== Segment start ==
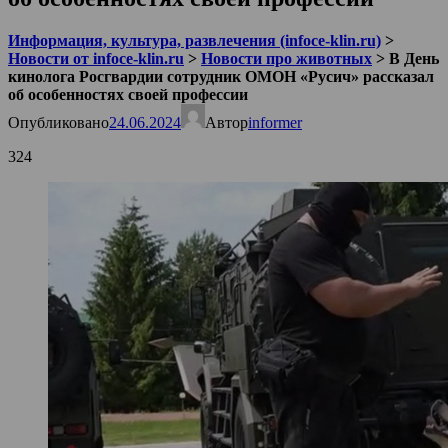
Информация, культура, развлечения (infoce-klin.ru)
>
Новости от infoce-klin.ru
>
Новости про животных
>
В День
кинолога Росгвардии сотрудник ОМОН «Русич» рассказал
об особенностях своей профессии
Опубликовано
24.06.2024
Автор
informer
324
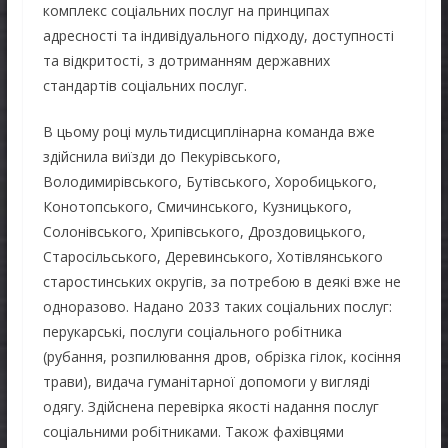
комплекс соціальних послуг на принципах
адресності та індивідуального підходу, доступності
та відкритості, з дотриманням державних
стандартів соціальних послуг.
В цьому році мультидисциплінарна команда вже
здійснила виїзди до Пекурівського,
Володимирівського, Бутівського, Хоробицького,
Конотопського, Смичинського, Кузницького,
Солонівського, Хрипівського, Дроздовицького,
Старосільського, Деревинського, Хотівлянського
старостинських округів, за потребою в деякі вже не
одноразово. Надано 2033 таких соціальних послуг:
перукарські, послуги соціального робітника
(рубання, розпилювання дров, обрізка гілок, косіння
трави), видача гуманітарної допомоги у вигляді
одягу. Здійснена перевірка якості надання послуг
соціальними робітниками. Також фахівцями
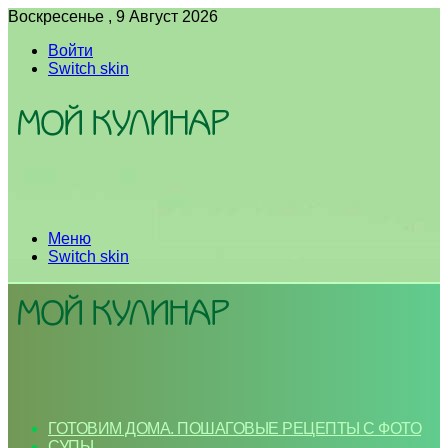
Воскресенье , 9 Август 2026
Войти
Switch skin
Меню
Switch skin
ГОТОВИМ ДОМА. ПОШАГОВЫЕ РЕЦЕПТЫ С ФОТО
СУПЫ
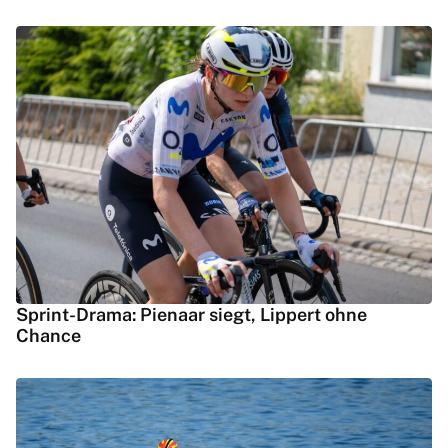
Sprint-Drama: Pienaar siegt, Lippert ohne
Chance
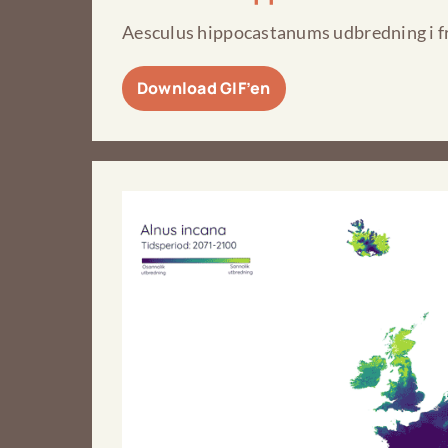
Aesculus hippocastanums udbredning i f
Download GIF’en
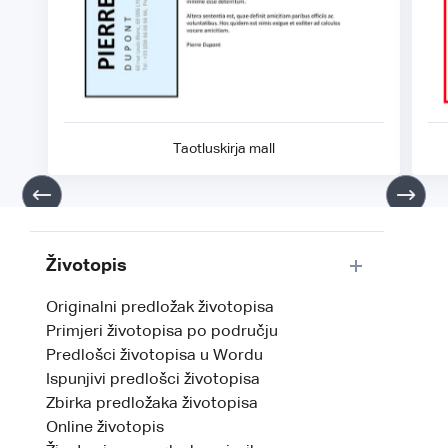
Taotluskirja mall
Životopis
Originalni predložak životopisa
Primjeri životopisa po području
Predlošci životopisa u Wordu
Ispunjivi predlošci životopisa
Zbirka predložaka životopisa
Online životopis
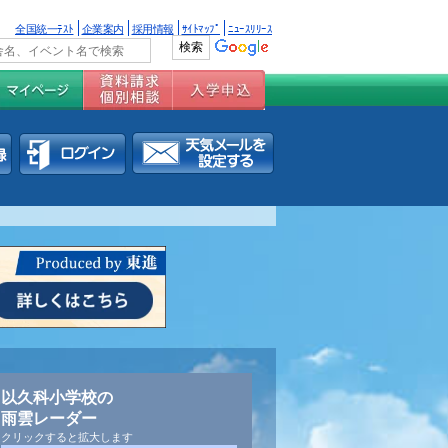
全国統一ﾃｽﾄ
企業案内
採用情報
ｻｲﾄﾏｯﾌﾟ
ﾆｭｰｽﾘﾘｰｽ
以久科小学校の
雨雲レーダー
クリックすると拡大します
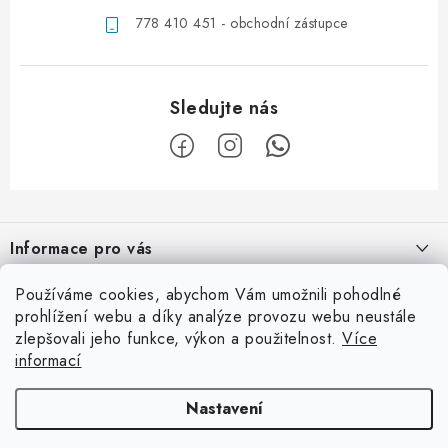
778 410 451 - obchodní zástupce
Z
á
Informace pro vás
p
a
Obchodní podmínky
Používáme cookies, abychom Vám umožnili pohodlné
Užitečné info
t
prohlížení webu a díky analýze provozu webu neustále
Podmínky ochrany osobních údajů
í
zlepšovali jeho funkce, výkon a použitelnost.
Více
Ordinace
Kontaktní adresa
informací
Kontaktní formulář
Laboratoř
eyedent, s.r.o.
Facebook
Nastavení
Katalogy
Na Hraničkách 313/19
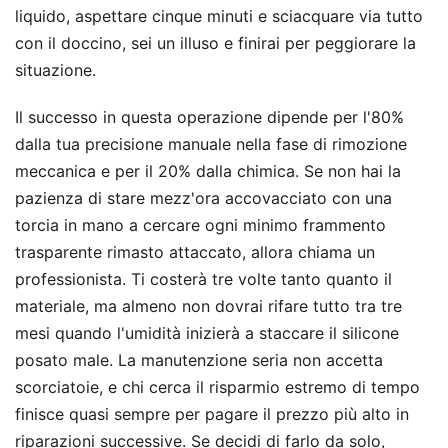
liquido, aspettare cinque minuti e sciacquare via tutto
con il doccino, sei un illuso e finirai per peggiorare la
situazione.
Il successo in questa operazione dipende per l'80%
dalla tua precisione manuale nella fase di rimozione
meccanica e per il 20% dalla chimica. Se non hai la
pazienza di stare mezz'ora accovacciato con una
torcia in mano a cercare ogni minimo frammento
trasparente rimasto attaccato, allora chiama un
professionista. Ti costerà tre volte tanto quanto il
materiale, ma almeno non dovrai rifare tutto tra tre
mesi quando l'umidità inizierà a staccare il silicone
posato male. La manutenzione seria non accetta
scorciatoie, e chi cerca il risparmio estremo di tempo
finisce quasi sempre per pagare il prezzo più alto in
riparazioni successive. Se decidi di farlo da solo,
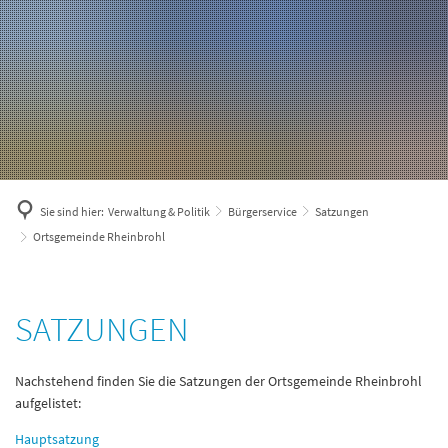
Sie sind hier:
Verwaltung & Politik
Bürgerservice
Satzungen
Ortsgemeinde Rheinbrohl
Ortsgemeinde
SATZUNGEN
Rheinbrohl
Nachstehend finden Sie die Satzungen der Ortsgemeinde Rheinbrohl
aufgelistet:
Hauptsatzung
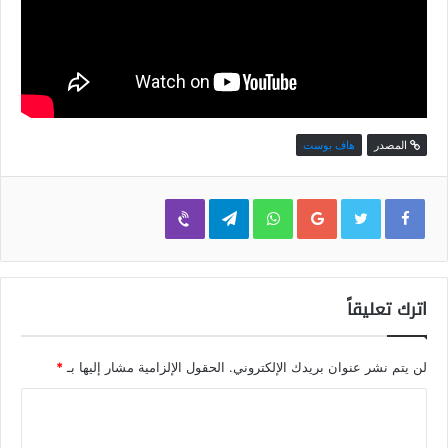
المصدر
هاف بوست
Viber
Telegram
WhatsApp
Google+
اترك تعليقاً
لن يتم نشر عنوان بريدك الإلكتروني.
الحقول الإلزامية مشار إليها بـ
*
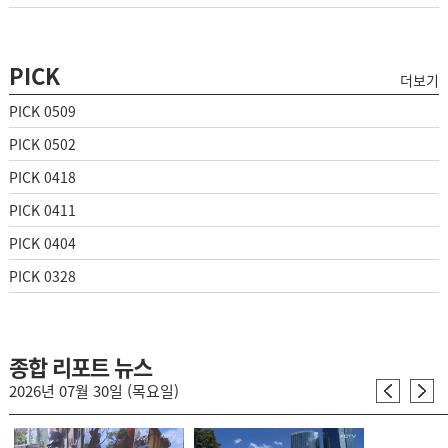
PICK
더보기
PICK 0509
PICK 0502
PICK 0418
PICK 0411
PICK 0404
PICK 0328
종합 리포트 뉴스
2026년 07월 30일 (목요일)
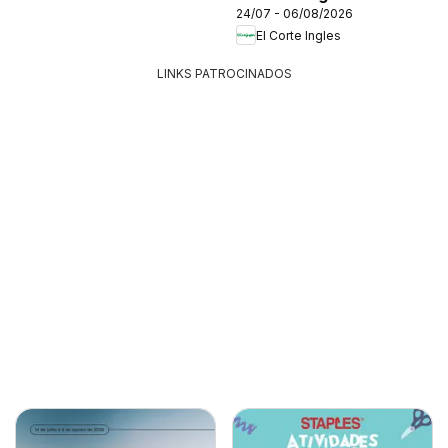
24/07 - 06/08/2026
El Corte Ingles
LINKS PATROCINADOS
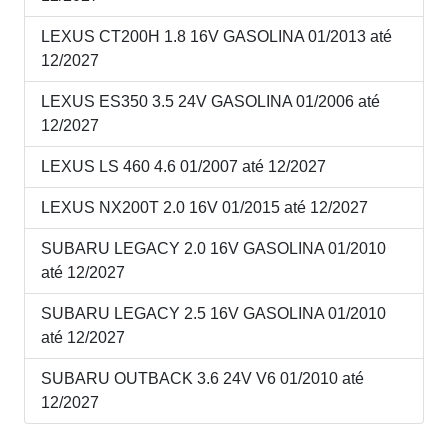
LEXUS CT200H 1.8 16V GASOLINA 01/2013 até
12/2027
LEXUS ES350 3.5 24V GASOLINA 01/2006 até
12/2027
LEXUS LS 460 4.6 01/2007 até 12/2027
LEXUS NX200T 2.0 16V 01/2015 até 12/2027
SUBARU LEGACY 2.0 16V GASOLINA 01/2010
até 12/2027
SUBARU LEGACY 2.5 16V GASOLINA 01/2010
até 12/2027
SUBARU OUTBACK 3.6 24V V6 01/2010 até
12/2027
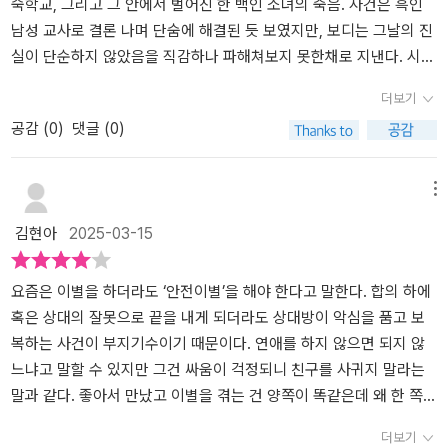
대해져서 마치 그게 사실일수밖에 없게 만들어버린다.이런 이야기들
올라타고 결론에 이르는 서핑을 즐기고 있는 스스로를 발견하게 해주
숙학교, 그리고 그 안에서 벌어진 한 백인 소녀의 죽음. 사건은 흑인
지금 우리가 인터넷 창만 켜도 일어나고 있는 일들이 아니던가..23년
는 꽤 만족스런 마무리를 선사합니다. “열여덟 살에게는 한 달이 몇
남성 교사로 결론 나며 단숨에 해결된 듯 보였지만, 보디는 그날의 진
전 그랜비에서 살해당한 탈리아와 1년간 룸메이트였고 현재는 영화
년이다. 탈리아의 죽음과 푸자의 밤마실, 오클라오마시티 폭탄 테러,
실이 단순하지 않았음을 직감하나 파해쳐보지 못한채로 지낸다. 시간
학을 가르치는 주인공 보디. 그녀는 모교인 그랜비에서 팟캐스트 강
토쿄 지하철 테러, O.J. 심슨 재판, 보스니아 내전, 반 아이들의 차 사
이 많이 흘러 보디는 선생님으로 이 학교에 오게되며, 학생들과 함께
더보기
의를 맡으며 23년만에 그곳으로 돌아오고..학생중 한명이 탈리아 사
고, 이 모든 것은 어느 분주한 봄날의 소동이었고 심리적으로 특별히
그날의 일을 재 조명하며 정말 진실이 무엇인지를 찾아나선다.이 작
공감 (
0
)
댓글 (0)
건을 주제로 삼으면서..23년전 그랜비에서의 회상과 현재의 상황이
가깝게 느껴지지는 않았다.” -p.316 “그런 일들에 대해서는 침묵해
품은 단순한 추적극이 아니다. 그루밍 성범죄, 왜곡된 젠더 시선, 언론
섞여 읽을때 집중하며 읽어야했다.범인으로 확정되에 교도소에 수감
야 한다는 규칙이 있었어. 남자애들다. 어딜 가든 한데 뭉쳐 눈에 보이
의 자극적 소비 방식. 작가는 하나의 살인사건을 통해 우리가 외면해
중인 오마르..그리고 보니가 진짜 범인이라 생각하는 음악교사 DB.과
지 않는 벽을 만들었지.” -p.469리베카 머카이가 지금 펼쳐 보이는
온 많은 것들을 날카롭게 끌어올린다.읽는 내내 생각했다. ‘그땐 몰랐
메뉴
거 회상 이야기들에서 그 당시에 여학생들에게 행해지던 남학생들의
과거를 향한 시선을 담은 이야기는 하나의 문장이나 단어로 표현할
던 것들’이 얼마나 많은지를. '그땐 그래도 되는 줄 알았던 것들'이 얼
김현아
2025-03-15
성범죄. 여성혐호. 그리고 인종차별. 직권남용 등 얼마나 말도 안되는
수 없는 다양한 층위의 시대와 젠더, 그 시절의 고민과 치기가 담겨있
마나 많았는지를.문장 사이를 유영하는 듯한 과거와 현재가 교차되는
일들이 벌어졌었는지 그저 놀랄수 밖에 없었고..가끔씩 등장하는 지
습니다. 다만, 그 이야기를 통해서 기억과 지각, 정의와 책임, 페미니
편집에 혼란스러웠다. 읽는 데 압도적으로 오랜 시간이 걸린 책이다.
금의 뉴스 사건들 역시 읽으면서도 분노가 치밀어 올랐다.우리가 매
즘과 젠더 역학, 과거의 무게 등의 복잡다단한 토론의 주제를 던져주
500페이지 소설을 읽으면 보통 5시간 정도 걸리는데, 이 책은 거의 1
요즘은 이별을 하더라도 ‘안전이별’을 해야 한다고 말한다. 합의 하에
일 마주하고 있는 미디어..그게 어떤 힘을 가졌는지..보니 역시 그로
는 구석이 다분합니다. 그래서 독자의 배경에 따라 이야기는 균열을
2시간이 걸렸다. 나의 독서 스케줄을 마비시킨 책이다. 일단 정서적,
혹은 상대의 잘못으로 끝을 내게 되더라도 상대방이 악심을 품고 보
인해 피해를 봤지만..이용할수밖에 없는 모습이 착찹했다고나 할까..
만들어내고 다르게 읽혀질 수 있겠다 싶었습니다. 어떤 시선으로 바
문화적 차이에서 오는 괴리가 컸다. 학생들이 술을 마시고 마약을 한
복하는 사건이 부지기수이기 때문이다. 연애를 하지 않으면 되지 않
책을 다 읽고나서 다시 앞부분을 봤다. 그저 읽기 시작했을때는 아무
라볼지 결정하라고 강요하진 않지만 각자의 다른 스핀오프된 이야기
다. 누구와 잠을 잤고 생리를 안 하는지 서슴없이 말한다. 이래도 되는
느냐고 말할 수 있지만 그건 싸움이 걱정되니 친구를 사귀지 말라는
생각도 없었던 문장이 눈에 들어왔다.'소녀는 죽은 채로 태어났다. 그
를 기억하거나 재구성할 여지를 만들어줍니다.#질문좀드리겠습니다
걸까? 게다가 남자 아이들에게 받은 성차별적인 폭행에 대해 이야기
말과 같다. 좋아서 만났고 이별을 겪는 건 양쪽이 똑같은데 왜 한 쪽에
사실에 구경꾼, 관음증 환자, 범죄자까지 모두 열광했다.인터넷과 TV
#리베카머카이 #장편소설 #조은아옮김 #황금가지#IhaveSomeQu
하면서도, 남자들의 성기 모양을 그리고 기록하는 노트를 만들어 두
서만 범죄를 일으키고 악심을 품는 걸까. 이 책의 탈리아는 남자친구
더보기
에 나오는 것들, 그들은 그것들을 사랑한다.'#질문좀드리겠습니다#리
estionsforYou #RebeccaMakkai#도서제공 #서평단리뷰
는 행위는 무엇을 말하고자 함이었을까 하는 의문이 들었다. 그래서
외에도 다른 남자들과 자고 다녔다. 그러면서도 거식증에 걸려 그들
== Segment end ==
TASK ITEM:
Print exactly the lines above that run from the one with "Originalni predložak životopisa" to the one with "dalla tua precisione", both included. No pictures.

ANSWER TO THE EXERCISE:
Originalni predložak životopisa
Primjeri životopisa po području
Predlošci životopisa u Wordu
Ispunjivi predlošci životopisa
Zbirka predložaka životopisa
Online životopis
全国統一ﾃｽﾄ
企業案内
採用情報
ｻｲﾄﾏｯﾌﾟ
ﾆｭｰｽﾘﾘｰｽ
以久科小学校の
雨雲レーダー
クリックすると拡大します
778 410 451 - obchodní zástupce
Z
á
Informace pro vás
p
a
Obchodní podmínky
Používáme cookies, abychom Vám umožnili pohodlné
Užitečné info
t
prohlížení webu a díky analýze provozu webu neustále
Podmínky ochrany osobních údajů
í
zlepšovali jeho funkce, výkon a použitelnost.
Více
Ordinace
Kontaktní adresa
informací
Kontaktní formulář
Laboratoř
eyedent, s.r.o.
Facebook
Nastavení
Katalogy
Na Hraničkách 313/19
liquido, aspettare cinque minuti e sciacquare via tutto
con il doccino, sei un illuso e finirai per peggiorare la
situazione.
Il successo in questa operazione dipende per l'80%
dalla tua precisione manuale nella fase di rimozione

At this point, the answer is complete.